While background noise clearly has an effect on male song, we cannot rule out other factors completely. For example, air pollution poses a known threat to both a great tit's physiological condition (Isaksson et al. 2005
) and song (Gorissen et al. 2005
). The latter study found a significantly lower total amount of song during the dawn chorus from males close to the pollution sources than from the males 4 km away. However, there is no evidence that air pollution affects the frequency of the song. It is also unlikely that the difference in playback response to rural song is a result of reduced energy levels in urban birds, as their reaction to homotypic song was comparable to the rural bird's response to rural song.

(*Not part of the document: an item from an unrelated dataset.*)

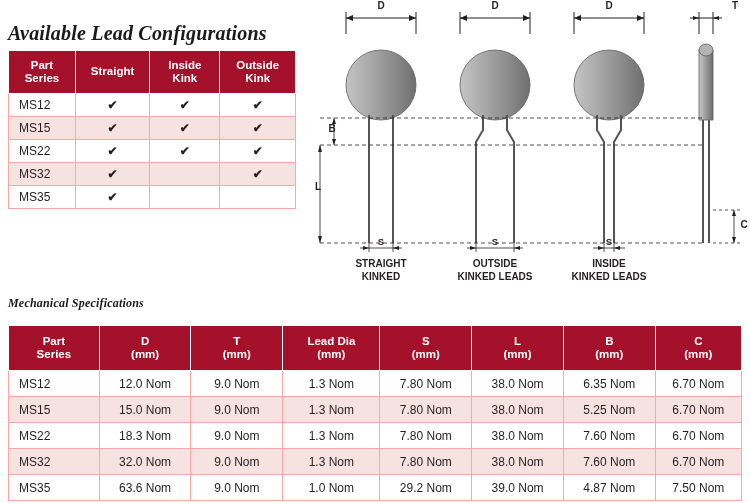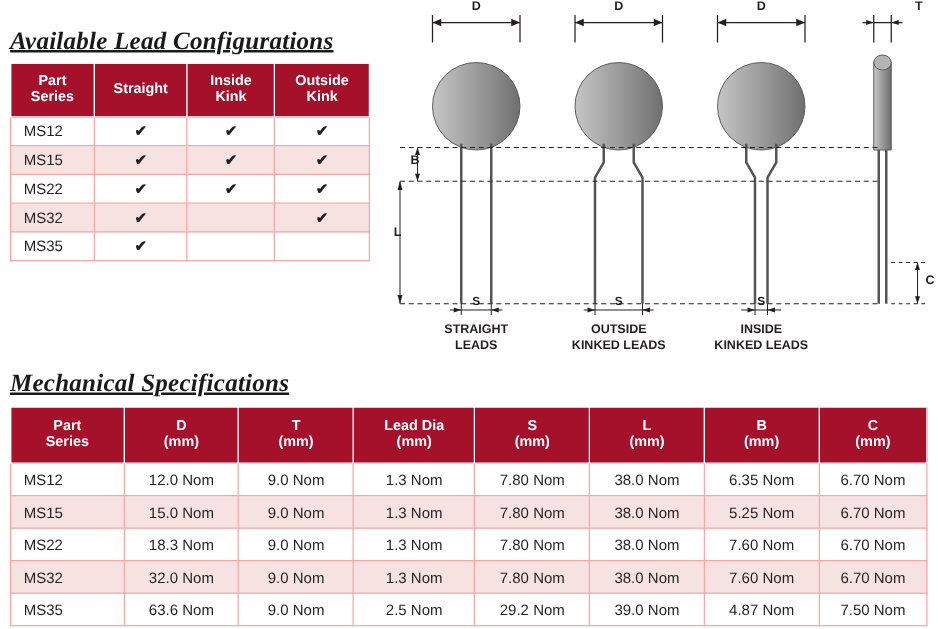"Available Lead Configurations" .section-title { text-decoration: underline -> none }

In summary, our data show a clear difference in song characteristics between areas of high and low background noise. These variations in song elicit a significantly reduced behavioural response in territory-holding males when the level of background noise differs between the territories of the signaller and receiver. The adaptation of great tit song to overcome the increased noise levels associated with urban areas appears, therefore, to have occurred at a cost to their ability to respond appropriately to conspecifics from rural areas. Further cues as to the evolutionary significance of these behavioural alterations may be obtained from investigating how female great tits respond to these changes and the extent of cross-rural/urban great tit dispersal.